START EXERCISE DATA

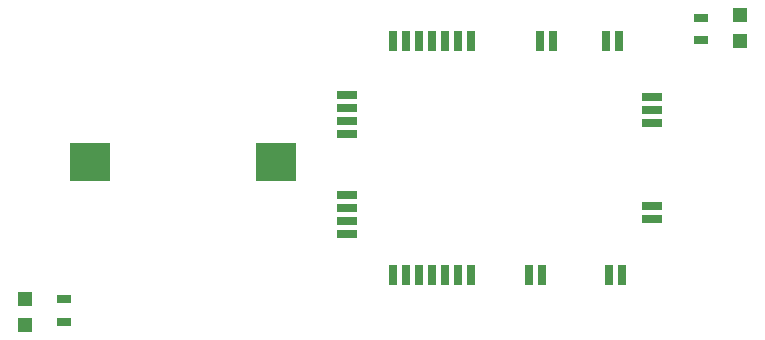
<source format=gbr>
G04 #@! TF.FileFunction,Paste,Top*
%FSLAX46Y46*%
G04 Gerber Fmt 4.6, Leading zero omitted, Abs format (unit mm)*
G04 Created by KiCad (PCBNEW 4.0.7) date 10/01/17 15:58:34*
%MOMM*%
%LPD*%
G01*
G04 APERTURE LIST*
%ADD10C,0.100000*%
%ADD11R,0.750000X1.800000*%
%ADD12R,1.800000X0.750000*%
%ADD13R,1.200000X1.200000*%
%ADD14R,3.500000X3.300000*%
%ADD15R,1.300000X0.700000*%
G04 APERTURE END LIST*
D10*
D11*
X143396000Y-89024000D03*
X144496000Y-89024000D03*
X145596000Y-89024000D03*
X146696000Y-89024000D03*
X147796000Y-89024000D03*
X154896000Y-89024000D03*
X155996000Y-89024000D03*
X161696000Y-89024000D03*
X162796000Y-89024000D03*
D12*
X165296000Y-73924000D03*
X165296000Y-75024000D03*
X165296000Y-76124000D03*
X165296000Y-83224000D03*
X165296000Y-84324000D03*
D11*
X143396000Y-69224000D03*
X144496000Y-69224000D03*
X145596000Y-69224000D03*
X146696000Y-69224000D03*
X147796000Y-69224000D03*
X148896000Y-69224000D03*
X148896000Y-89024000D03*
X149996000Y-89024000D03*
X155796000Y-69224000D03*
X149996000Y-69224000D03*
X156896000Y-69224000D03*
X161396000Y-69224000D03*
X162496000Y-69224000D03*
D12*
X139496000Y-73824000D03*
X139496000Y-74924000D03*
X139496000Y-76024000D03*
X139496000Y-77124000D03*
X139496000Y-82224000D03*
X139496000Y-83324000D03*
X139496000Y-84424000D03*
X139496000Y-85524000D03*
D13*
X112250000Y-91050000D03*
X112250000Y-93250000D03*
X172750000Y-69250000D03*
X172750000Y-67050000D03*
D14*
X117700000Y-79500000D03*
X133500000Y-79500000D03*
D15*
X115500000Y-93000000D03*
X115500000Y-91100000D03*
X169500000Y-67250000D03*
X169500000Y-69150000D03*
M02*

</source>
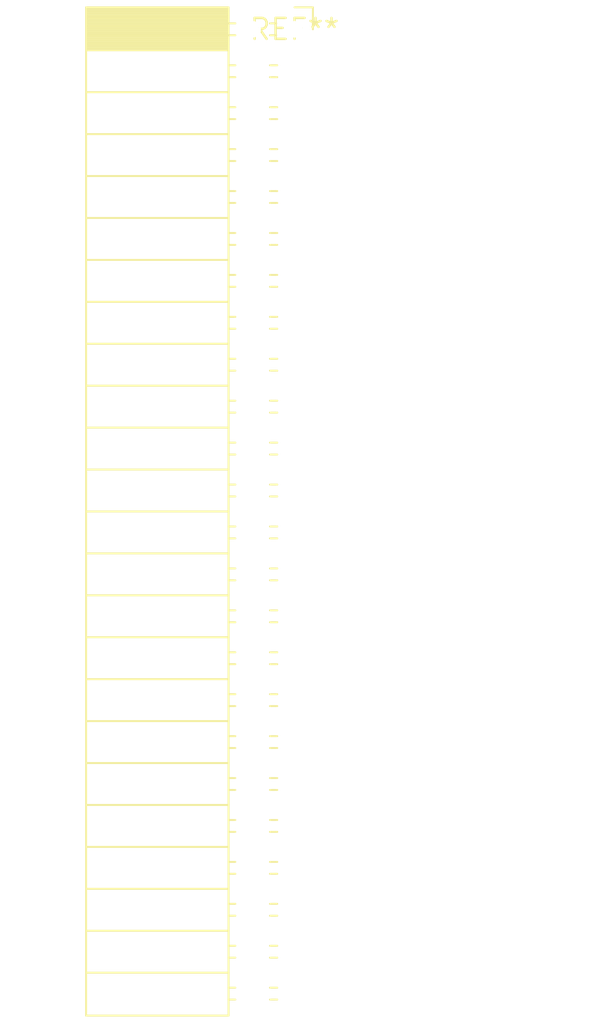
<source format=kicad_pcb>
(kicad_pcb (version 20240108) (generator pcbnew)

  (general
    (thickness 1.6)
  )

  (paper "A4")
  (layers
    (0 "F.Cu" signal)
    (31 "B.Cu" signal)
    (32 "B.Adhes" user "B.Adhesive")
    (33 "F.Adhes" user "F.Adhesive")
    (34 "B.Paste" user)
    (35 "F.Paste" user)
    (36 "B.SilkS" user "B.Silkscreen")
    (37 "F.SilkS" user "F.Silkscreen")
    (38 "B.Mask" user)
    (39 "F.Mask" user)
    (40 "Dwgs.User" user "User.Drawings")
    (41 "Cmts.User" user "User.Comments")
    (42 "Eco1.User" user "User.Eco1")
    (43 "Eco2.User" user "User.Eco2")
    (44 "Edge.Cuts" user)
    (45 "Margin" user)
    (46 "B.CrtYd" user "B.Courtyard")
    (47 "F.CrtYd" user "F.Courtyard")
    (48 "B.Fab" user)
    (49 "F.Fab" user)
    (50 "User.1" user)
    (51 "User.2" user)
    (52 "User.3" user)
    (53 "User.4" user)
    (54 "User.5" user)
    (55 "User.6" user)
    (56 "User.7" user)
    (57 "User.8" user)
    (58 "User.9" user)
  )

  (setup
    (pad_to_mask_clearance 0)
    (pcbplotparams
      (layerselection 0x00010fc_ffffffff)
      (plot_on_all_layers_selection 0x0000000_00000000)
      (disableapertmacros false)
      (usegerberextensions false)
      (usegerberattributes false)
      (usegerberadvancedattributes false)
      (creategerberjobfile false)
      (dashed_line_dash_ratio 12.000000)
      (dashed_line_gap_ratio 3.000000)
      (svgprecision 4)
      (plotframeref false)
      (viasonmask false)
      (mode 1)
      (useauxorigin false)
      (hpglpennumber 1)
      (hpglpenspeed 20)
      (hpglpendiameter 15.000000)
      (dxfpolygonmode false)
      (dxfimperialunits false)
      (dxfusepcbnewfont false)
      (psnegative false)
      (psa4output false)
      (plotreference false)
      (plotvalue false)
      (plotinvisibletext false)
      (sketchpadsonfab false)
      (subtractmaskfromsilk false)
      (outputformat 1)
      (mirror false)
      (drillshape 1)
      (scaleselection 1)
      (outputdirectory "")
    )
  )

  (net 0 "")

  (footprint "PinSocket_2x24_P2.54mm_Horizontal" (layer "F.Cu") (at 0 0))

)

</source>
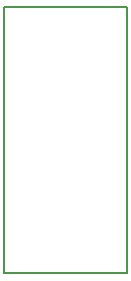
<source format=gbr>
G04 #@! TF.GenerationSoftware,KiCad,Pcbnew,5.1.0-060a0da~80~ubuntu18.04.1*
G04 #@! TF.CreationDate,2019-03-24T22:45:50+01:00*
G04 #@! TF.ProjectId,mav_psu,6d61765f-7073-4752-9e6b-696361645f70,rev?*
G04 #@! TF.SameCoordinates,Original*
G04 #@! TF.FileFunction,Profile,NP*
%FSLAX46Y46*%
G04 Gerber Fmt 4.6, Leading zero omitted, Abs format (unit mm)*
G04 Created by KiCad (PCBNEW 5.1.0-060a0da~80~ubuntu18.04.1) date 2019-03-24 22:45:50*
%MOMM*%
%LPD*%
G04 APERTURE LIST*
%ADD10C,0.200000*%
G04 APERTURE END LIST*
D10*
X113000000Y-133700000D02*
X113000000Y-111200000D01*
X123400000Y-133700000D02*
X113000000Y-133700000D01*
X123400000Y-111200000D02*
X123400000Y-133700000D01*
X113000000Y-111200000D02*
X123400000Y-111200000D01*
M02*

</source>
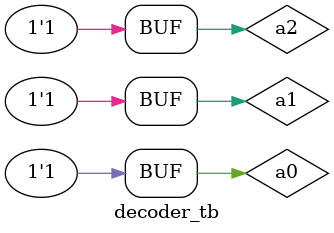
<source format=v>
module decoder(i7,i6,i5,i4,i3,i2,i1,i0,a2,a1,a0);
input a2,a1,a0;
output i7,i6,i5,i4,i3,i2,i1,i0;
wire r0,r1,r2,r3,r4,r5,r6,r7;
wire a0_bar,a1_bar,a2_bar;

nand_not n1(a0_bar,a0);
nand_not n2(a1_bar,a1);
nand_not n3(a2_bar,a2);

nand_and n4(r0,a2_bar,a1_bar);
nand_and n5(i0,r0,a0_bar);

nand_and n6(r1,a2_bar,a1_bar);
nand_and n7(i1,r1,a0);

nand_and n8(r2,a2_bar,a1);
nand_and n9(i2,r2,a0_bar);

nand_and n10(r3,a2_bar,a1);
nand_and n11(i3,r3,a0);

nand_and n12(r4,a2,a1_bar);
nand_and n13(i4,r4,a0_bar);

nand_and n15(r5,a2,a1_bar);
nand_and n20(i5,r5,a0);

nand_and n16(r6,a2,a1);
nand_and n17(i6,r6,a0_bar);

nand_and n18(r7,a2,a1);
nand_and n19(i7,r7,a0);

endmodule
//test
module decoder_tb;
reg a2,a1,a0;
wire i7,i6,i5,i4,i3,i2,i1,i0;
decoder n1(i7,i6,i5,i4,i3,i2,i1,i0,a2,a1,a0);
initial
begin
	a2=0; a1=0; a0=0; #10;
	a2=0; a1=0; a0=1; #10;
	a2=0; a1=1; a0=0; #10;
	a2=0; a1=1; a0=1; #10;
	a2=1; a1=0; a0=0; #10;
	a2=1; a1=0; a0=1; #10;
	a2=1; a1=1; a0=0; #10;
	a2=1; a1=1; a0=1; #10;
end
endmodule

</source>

END EXERCISE DATA

### TASK REQUIREMENTS
Reproduce the listing exactly. The pictures are to be omitted.

### RESULT FOR THIS EXERCISE
<source format=gbr>
G04 #@! TF.FileFunction,Paste,Top*
%FSLAX46Y46*%
G04 Gerber Fmt 4.6, Leading zero omitted, Abs format (unit mm)*
G04 Created by KiCad (PCBNEW 4.0.7) date 10/01/17 15:58:34*
%MOMM*%
%LPD*%
G01*
G04 APERTURE LIST*
%ADD10C,0.100000*%
%ADD11R,0.750000X1.800000*%
%ADD12R,1.800000X0.750000*%
%ADD13R,1.200000X1.200000*%
%ADD14R,3.500000X3.300000*%
%ADD15R,1.300000X0.700000*%
G04 APERTURE END LIST*
D10*
D11*
X143396000Y-89024000D03*
X144496000Y-89024000D03*
X145596000Y-89024000D03*
X146696000Y-89024000D03*
X147796000Y-89024000D03*
X154896000Y-89024000D03*
X155996000Y-89024000D03*
X161696000Y-89024000D03*
X162796000Y-89024000D03*
D12*
X165296000Y-73924000D03*
X165296000Y-75024000D03*
X165296000Y-76124000D03*
X165296000Y-83224000D03*
X165296000Y-84324000D03*
D11*
X143396000Y-69224000D03*
X144496000Y-69224000D03*
X145596000Y-69224000D03*
X146696000Y-69224000D03*
X147796000Y-69224000D03*
X148896000Y-69224000D03*
X148896000Y-89024000D03*
X149996000Y-89024000D03*
X155796000Y-69224000D03*
X149996000Y-69224000D03*
X156896000Y-69224000D03*
X161396000Y-69224000D03*
X162496000Y-69224000D03*
D12*
X139496000Y-73824000D03*
X139496000Y-74924000D03*
X139496000Y-76024000D03*
X139496000Y-77124000D03*
X139496000Y-82224000D03*
X139496000Y-83324000D03*
X139496000Y-84424000D03*
X139496000Y-85524000D03*
D13*
X112250000Y-91050000D03*
X112250000Y-93250000D03*
X172750000Y-69250000D03*
X172750000Y-67050000D03*
D14*
X117700000Y-79500000D03*
X133500000Y-79500000D03*
D15*
X115500000Y-93000000D03*
X115500000Y-91100000D03*
X169500000Y-67250000D03*
X169500000Y-69150000D03*
M02*

</source>
<source format=kicad_pcb>
(kicad_pcb (version 20240108) (generator pcbnew)

  (general
    (thickness 1.6)
  )

  (paper "A4")
  (layers
    (0 "F.Cu" signal)
    (31 "B.Cu" signal)
    (32 "B.Adhes" user "B.Adhesive")
    (33 "F.Adhes" user "F.Adhesive")
    (34 "B.Paste" user)
    (35 "F.Paste" user)
    (36 "B.SilkS" user "B.Silkscreen")
    (37 "F.SilkS" user "F.Silkscreen")
    (38 "B.Mask" user)
    (39 "F.Mask" user)
    (40 "Dwgs.User" user "User.Drawings")
    (41 "Cmts.User" user "User.Comments")
    (42 "Eco1.User" user "User.Eco1")
    (43 "Eco2.User" user "User.Eco2")
    (44 "Edge.Cuts" user)
    (45 "Margin" user)
    (46 "B.CrtYd" user "B.Courtyard")
    (47 "F.CrtYd" user "F.Courtyard")
    (48 "B.Fab" user)
    (49 "F.Fab" user)
    (50 "User.1" user)
    (51 "User.2" user)
    (52 "User.3" user)
    (53 "User.4" user)
    (54 "User.5" user)
    (55 "User.6" user)
    (56 "User.7" user)
    (57 "User.8" user)
    (58 "User.9" user)
  )

  (setup
    (pad_to_mask_clearance 0)
    (pcbplotparams
      (layerselection 0x00010fc_ffffffff)
      (plot_on_all_layers_selection 0x0000000_00000000)
      (disableapertmacros false)
      (usegerberextensions false)
      (usegerberattributes false)
      (usegerberadvancedattributes false)
      (creategerberjobfile false)
      (dashed_line_dash_ratio 12.000000)
      (dashed_line_gap_ratio 3.000000)
      (svgprecision 4)
      (plotframeref false)
      (viasonmask false)
      (mode 1)
      (useauxorigin false)
      (hpglpennumber 1)
      (hpglpenspeed 20)
      (hpglpendiameter 15.000000)
      (dxfpolygonmode false)
      (dxfimperialunits false)
      (dxfusepcbnewfont false)
      (psnegative false)
      (psa4output false)
      (plotreference false)
      (plotvalue false)
      (plotinvisibletext false)
      (sketchpadsonfab false)
      (subtractmaskfromsilk false)
      (outputformat 1)
      (mirror false)
      (drillshape 1)
      (scaleselection 1)
      (outputdirectory "")
    )
  )

  (net 0 "")

  (footprint "PinSocket_2x24_P2.54mm_Horizontal" (layer "F.Cu") (at 0 0))

)

</source>
<source format=gbr>
G04 #@! TF.GenerationSoftware,KiCad,Pcbnew,5.1.0-060a0da~80~ubuntu18.04.1*
G04 #@! TF.CreationDate,2019-03-24T22:45:50+01:00*
G04 #@! TF.ProjectId,mav_psu,6d61765f-7073-4752-9e6b-696361645f70,rev?*
G04 #@! TF.SameCoordinates,Original*
G04 #@! TF.FileFunction,Profile,NP*
%FSLAX46Y46*%
G04 Gerber Fmt 4.6, Leading zero omitted, Abs format (unit mm)*
G04 Created by KiCad (PCBNEW 5.1.0-060a0da~80~ubuntu18.04.1) date 2019-03-24 22:45:50*
%MOMM*%
%LPD*%
G04 APERTURE LIST*
%ADD10C,0.200000*%
G04 APERTURE END LIST*
D10*
X113000000Y-133700000D02*
X113000000Y-111200000D01*
X123400000Y-133700000D02*
X113000000Y-133700000D01*
X123400000Y-111200000D02*
X123400000Y-133700000D01*
X113000000Y-111200000D02*
X123400000Y-111200000D01*
M02*

</source>
<source format=v>
module decoder(i7,i6,i5,i4,i3,i2,i1,i0,a2,a1,a0);
input a2,a1,a0;
output i7,i6,i5,i4,i3,i2,i1,i0;
wire r0,r1,r2,r3,r4,r5,r6,r7;
wire a0_bar,a1_bar,a2_bar;

nand_not n1(a0_bar,a0);
nand_not n2(a1_bar,a1);
nand_not n3(a2_bar,a2);

nand_and n4(r0,a2_bar,a1_bar);
nand_and n5(i0,r0,a0_bar);

nand_and n6(r1,a2_bar,a1_bar);
nand_and n7(i1,r1,a0);

nand_and n8(r2,a2_bar,a1);
nand_and n9(i2,r2,a0_bar);

nand_and n10(r3,a2_bar,a1);
nand_and n11(i3,r3,a0);

nand_and n12(r4,a2,a1_bar);
nand_and n13(i4,r4,a0_bar);

nand_and n15(r5,a2,a1_bar);
nand_and n20(i5,r5,a0);

nand_and n16(r6,a2,a1);
nand_and n17(i6,r6,a0_bar);

nand_and n18(r7,a2,a1);
nand_and n19(i7,r7,a0);

endmodule
//test
module decoder_tb;
reg a2,a1,a0;
wire i7,i6,i5,i4,i3,i2,i1,i0;
decoder n1(i7,i6,i5,i4,i3,i2,i1,i0,a2,a1,a0);
initial
begin
	a2=0; a1=0; a0=0; #10;
	a2=0; a1=0; a0=1; #10;
	a2=0; a1=1; a0=0; #10;
	a2=0; a1=1; a0=1; #10;
	a2=1; a1=0; a0=0; #10;
	a2=1; a1=0; a0=1; #10;
	a2=1; a1=1; a0=0; #10;
	a2=1; a1=1; a0=1; #10;
end
endmodule

</source>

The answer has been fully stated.